_To do:_
1. Please sum up the profile of Yuriy Fedosenko in two sentences.
2. Answer these questions from the Yuriy Fedosenko profile.
(a) How tall is he?
(b) Which club did he play for as a youth in 2002–2003?
(c) How many appearances did he make for Desna Chernihiv?

[[ Provided passage, beginning ]]

Yuriy Fedosenko

Personal information
- Full name: Yuriy Fedosenko
- Date of birth: 10 May 1989 (age 36)
- Place of birth: Kovel, Volyn Oblast, Ukrainian SSR
- Height: 1.77 m (5 ft 10 in)
- Position: Midfielder

Youth career
- 2001–2002: Volyn Lutsk
- 2002: Izotop Kuznetsovsk
- 2002–2003: Dynamo Kyiv
- 2004–2006: Obriy Nikopol

Senior career*
- Years: Team / Apps / (Gls)
- 2007–2008: Helios Kharkiv / 13 / (1)
- 2008: Knyazha-2 Shchaslyve / 2 / (0)
- 2008–2009: Desna Chernihiv / 10 / (0)
- 2009: Feniks-Illichovets Kalinine / 11 / (1)
- 2010: Nyva Ternopil / 2 / (0)
- 2010–2011: Radomiak Radom / 11 / (1)
- 2013: Sumy / 2 / (0)
- 2013–2014: ODEK Orzhiv / 6 / (0)
- 2014–2018: FC Malynsk [uk]
- 2018: Hoshcha-Ritter Hoshcha
- 2019: Sokil Radyvyliv
- 2019: Izotop-RAES Varash
- 2020: Skala Stryi
- 2021: Lehinʹ Bryukhovychi
- 2021–2023: Bohun Brody

= Yuriy Fedosenko =

Ukrainian footballer (born 1989)

Yuriy Fedosenko (born 10 May 1989) is a Ukrainian former professional footballer who played as a midfielder.

[[ Provided passage, end ]]
[[ Entries supplied, beginning ]]

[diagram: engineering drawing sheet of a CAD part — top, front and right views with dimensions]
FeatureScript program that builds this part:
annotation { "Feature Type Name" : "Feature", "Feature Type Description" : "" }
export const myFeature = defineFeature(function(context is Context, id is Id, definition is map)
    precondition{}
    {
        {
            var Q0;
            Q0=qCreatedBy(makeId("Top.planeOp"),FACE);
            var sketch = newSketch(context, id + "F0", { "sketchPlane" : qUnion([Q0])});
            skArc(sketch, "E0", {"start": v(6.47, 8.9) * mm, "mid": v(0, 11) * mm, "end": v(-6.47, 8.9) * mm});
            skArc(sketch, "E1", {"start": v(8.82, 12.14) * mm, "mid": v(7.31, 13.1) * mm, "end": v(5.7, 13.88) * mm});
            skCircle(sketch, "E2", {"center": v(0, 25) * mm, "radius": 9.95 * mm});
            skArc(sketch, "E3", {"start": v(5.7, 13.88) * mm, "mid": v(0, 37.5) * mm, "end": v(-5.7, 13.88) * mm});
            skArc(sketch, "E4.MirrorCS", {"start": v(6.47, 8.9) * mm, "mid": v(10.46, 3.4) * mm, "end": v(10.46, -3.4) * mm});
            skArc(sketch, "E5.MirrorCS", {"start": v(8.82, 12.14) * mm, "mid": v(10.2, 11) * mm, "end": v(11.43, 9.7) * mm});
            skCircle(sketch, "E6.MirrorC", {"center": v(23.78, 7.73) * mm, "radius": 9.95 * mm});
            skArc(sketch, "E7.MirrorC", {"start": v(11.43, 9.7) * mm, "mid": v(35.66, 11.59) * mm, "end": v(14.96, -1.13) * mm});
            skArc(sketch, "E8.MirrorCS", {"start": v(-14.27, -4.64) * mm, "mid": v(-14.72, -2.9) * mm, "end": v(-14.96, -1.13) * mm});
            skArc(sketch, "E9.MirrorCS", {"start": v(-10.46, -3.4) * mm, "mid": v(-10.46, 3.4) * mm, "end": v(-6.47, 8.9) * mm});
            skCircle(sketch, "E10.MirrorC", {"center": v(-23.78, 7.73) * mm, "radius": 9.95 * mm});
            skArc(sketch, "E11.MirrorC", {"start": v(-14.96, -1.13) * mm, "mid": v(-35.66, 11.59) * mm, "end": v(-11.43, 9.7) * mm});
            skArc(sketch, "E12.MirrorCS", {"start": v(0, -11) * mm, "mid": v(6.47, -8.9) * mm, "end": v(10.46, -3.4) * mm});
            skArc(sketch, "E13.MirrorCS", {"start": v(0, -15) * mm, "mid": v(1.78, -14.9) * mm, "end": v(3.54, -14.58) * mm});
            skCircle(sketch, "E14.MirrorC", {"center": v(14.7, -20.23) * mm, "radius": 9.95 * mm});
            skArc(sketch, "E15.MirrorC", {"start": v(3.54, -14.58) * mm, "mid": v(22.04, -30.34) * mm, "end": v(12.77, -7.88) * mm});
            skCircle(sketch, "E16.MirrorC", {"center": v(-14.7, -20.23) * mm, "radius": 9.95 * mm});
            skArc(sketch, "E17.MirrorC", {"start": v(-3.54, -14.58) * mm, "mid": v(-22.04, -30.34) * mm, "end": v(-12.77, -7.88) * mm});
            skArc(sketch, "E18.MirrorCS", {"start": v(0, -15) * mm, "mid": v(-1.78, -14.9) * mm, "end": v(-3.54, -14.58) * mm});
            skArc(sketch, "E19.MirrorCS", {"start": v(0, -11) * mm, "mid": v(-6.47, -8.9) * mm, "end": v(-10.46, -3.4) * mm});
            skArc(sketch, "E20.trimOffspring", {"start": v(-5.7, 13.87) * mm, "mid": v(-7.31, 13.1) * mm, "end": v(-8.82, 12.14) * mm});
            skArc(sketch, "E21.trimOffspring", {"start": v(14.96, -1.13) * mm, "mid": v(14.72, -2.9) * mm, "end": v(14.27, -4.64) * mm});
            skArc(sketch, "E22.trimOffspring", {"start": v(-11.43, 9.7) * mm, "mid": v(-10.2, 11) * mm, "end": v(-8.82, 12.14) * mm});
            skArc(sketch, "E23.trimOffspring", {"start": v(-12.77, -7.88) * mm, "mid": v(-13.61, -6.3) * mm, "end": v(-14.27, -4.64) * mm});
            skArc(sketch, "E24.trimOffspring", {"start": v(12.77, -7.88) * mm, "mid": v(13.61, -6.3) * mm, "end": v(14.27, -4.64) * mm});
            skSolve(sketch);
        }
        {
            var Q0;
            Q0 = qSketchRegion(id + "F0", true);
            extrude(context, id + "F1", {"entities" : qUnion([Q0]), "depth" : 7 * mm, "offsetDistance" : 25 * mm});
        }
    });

[[ Entries supplied, end ]]

_Answers by task:_
1. Yuriy Fedosenko, born 10 May 1989 in Kovel, Volyn Oblast, is a Ukrainian former professional footballer who played as a midfielder. After youth spells at Volyn Lutsk, Izotop Kuznetsovsk, Dynamo Kyiv and Obriy Nikopol, his senior career ran from Helios Kharkiv in 2007–2008 to Bohun Brody in 2021–2023.

2.
(a) 1.77 m (5 ft 10 in)
(b) Dynamo Kyiv
(c) 10